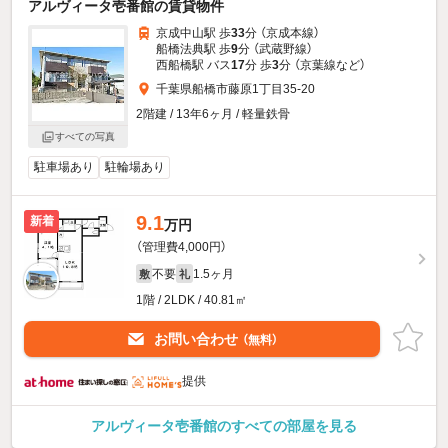
アルヴィータ壱番館の賃貸物件
京成中山駅 歩
33
分 （京成本線）
船橋法典駅 歩
9
分 （武蔵野線）
西船橋駅 バス
17
分 歩
3
分 （京葉線
など
）
千葉県船橋市藤原1丁目35-20
2階建 / 13年6ヶ月 / 軽量鉄骨
すべての写真
駐車場あり
駐輪場あり
9.1
新着
万円
（管理費4,000円）
不要
1.5ヶ月
敷
礼
1階 / 2LDK / 40.81㎡
お問い合わせ
（無料）
提供
アルヴィータ壱番館のすべての部屋を見る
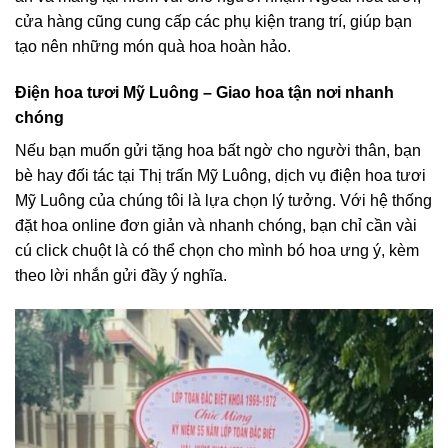
cửa hàng cũng cung cấp các phụ kiện trang trí, giúp bạn
tạo nên những món quà hoa hoàn hảo.
Điện hoa tươi Mỹ Luông – Giao hoa tận nơi nhanh
chóng
Nếu bạn muốn gửi tặng hoa bất ngờ cho người thân, bạn
bè hay đối tác tại Thị trấn Mỹ Luông, dịch vụ điện hoa tươi
Mỹ Luông của chúng tôi là lựa chọn lý tưởng. Với hệ thống
đặt hoa online đơn giản và nhanh chóng, bạn chỉ cần vài
cú click chuột là có thể chọn cho mình bó hoa ưng ý, kèm
theo lời nhắn gửi đầy ý nghĩa.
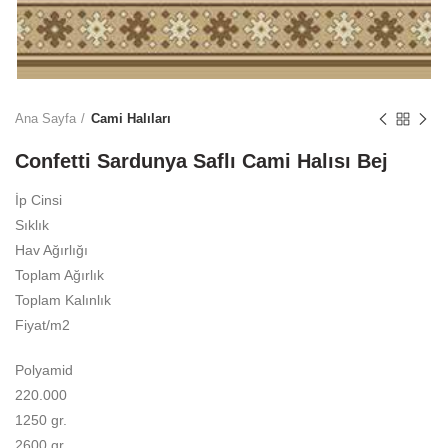
Büyütmek için tıklayın
Ana Sayfa
Cami Halıları
Confetti Sardunya Saflı Cami Halısı Bej
İp Cinsi
Sıklık
Hav Ağırlığı
Toplam Ağırlık
Toplam Kalınlık
Fiyat/m2
Polyamid
220.000
1250 gr.
2600 gr.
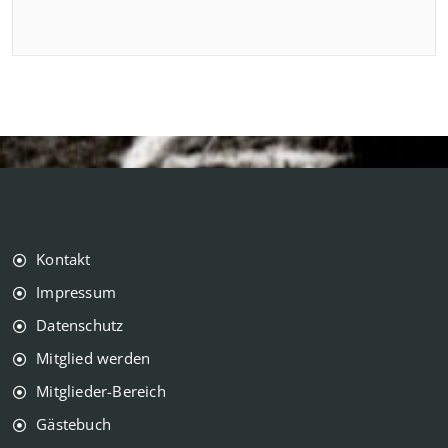
Kontakt
Impressum
Datenschutz
Mitglied werden
Mitglieder-Bereich
Gästebuch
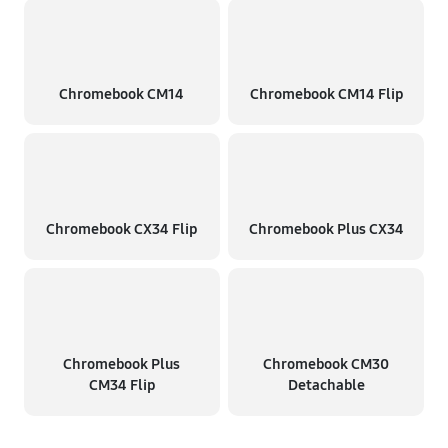
Chromebook CM14
Chromebook CM14 Flip
Chromebook CX34 Flip
Chromebook Plus CX34
Chromebook Plus
Chromebook CM30
CM34 Flip
Detachable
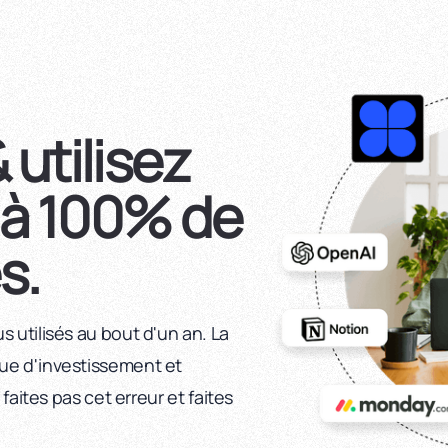
 utilisez
à 100% de
s.
 utilisés au bout d'un an. La
ue d'investissement et
 faites pas cet erreur et faites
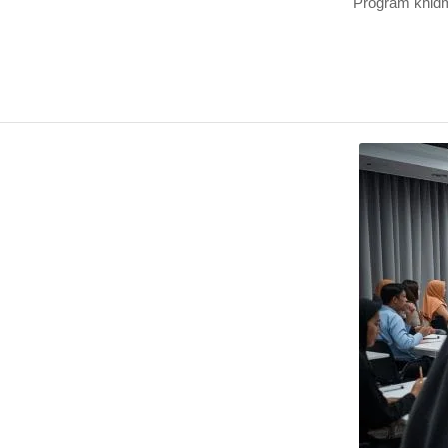
Program khidm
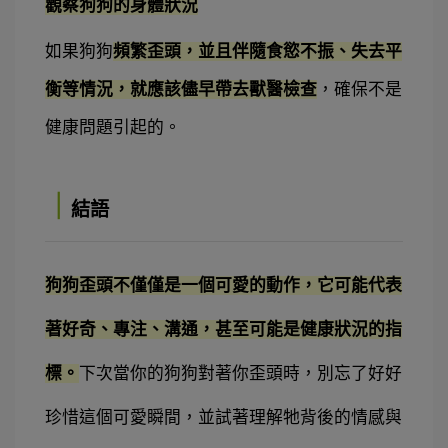
觀察狗狗的身體狀況
如果狗狗
頻繁歪頭，並且伴隨食慾不振、失去平
衡等情況，就應該儘早帶去獸醫檢查
，確保不是
健康問題引起的。
｜
結語
狗狗歪頭不僅僅是一個可愛的動作，它可能代表
著好奇、專注、溝通，甚至可能是健康狀況的指
標。
下次當你的狗狗對著你歪頭時，別忘了好好
珍惜這個可愛瞬間，並試著理解牠背後的情感與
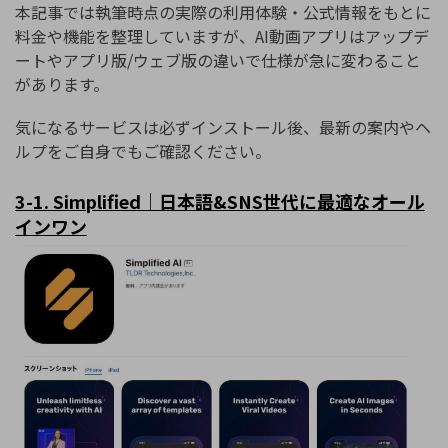
本記事では執筆時点の実際の利用体験・公式情報をもとに
料金や機能を整理していますが、AI動画アプリはアップデ
ートやアプリ版/ウェブ版の違いで仕様が急に変わること
があります。
気になるサービスは必ずインストール後、最新の案内やヘ
ルプをご自身でもご確認ください。
3-1. Simplified
｜日本語
&SNS
世代に最適なオール
インワン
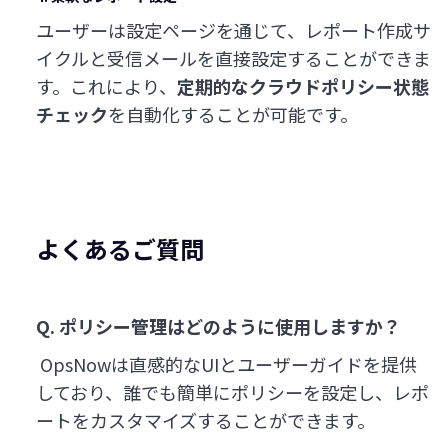
ユーザーは設定ページを通じて、レポート作成サ
イクルと受信メールを直接設定することができま
す。これにより、
定期的なクラウドポリシー状態
チェック
を自動化することが可能です。
よくあるご質問
Q. ポリシー管理はどのように使用しますか？
OpsNowは直感的なUIとユーザーガイドを提供
しており、誰でも簡単にポリシーを設定し、レポ
ートをカスタマイズすることができます。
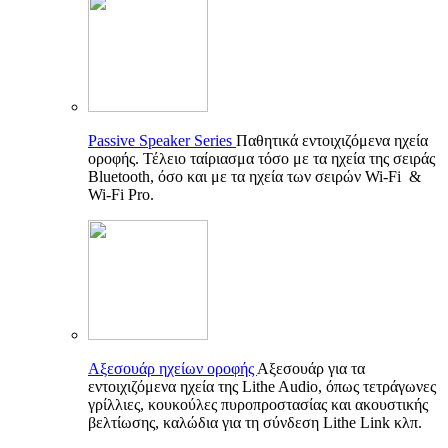
Passive Speaker Series
Παθητικά εντοιχιζόμενα ηχεία
οροφής. Τέλειο ταίριασμα τόσο με τα ηχεία της σειράς
Bluetooth, όσο και με τα ηχεία των σειρών Wi-Fi &
Wi-Fi Pro.
Αξεσουάρ ηχείων οροφής
Αξεσουάρ για τα
εντοιχιζόμενα ηχεία της Lithe Audio, όπως τετράγωνες
γρίλλιες, κουκούλες πυροπροστασίας και ακουστικής
βελτίωσης, καλώδια για τη σύνδεση Lithe Link κλπ.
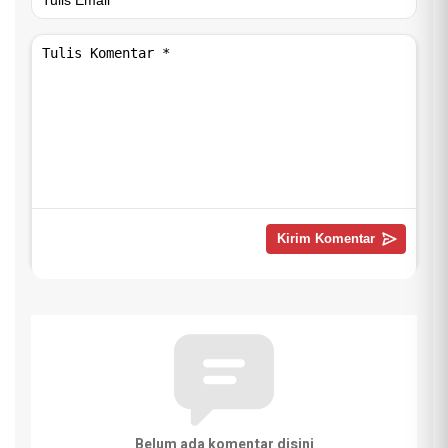
Belum ada komentar disini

◆ REQUIRED ACTION ◆
Your task is to copy each line of the material that contains the word "chóng".

◆ ANSWER TO THE EXERCISE ◆
chóng
đặt hoa online đơn giản và nhanh chóng, bạn chỉ cần vài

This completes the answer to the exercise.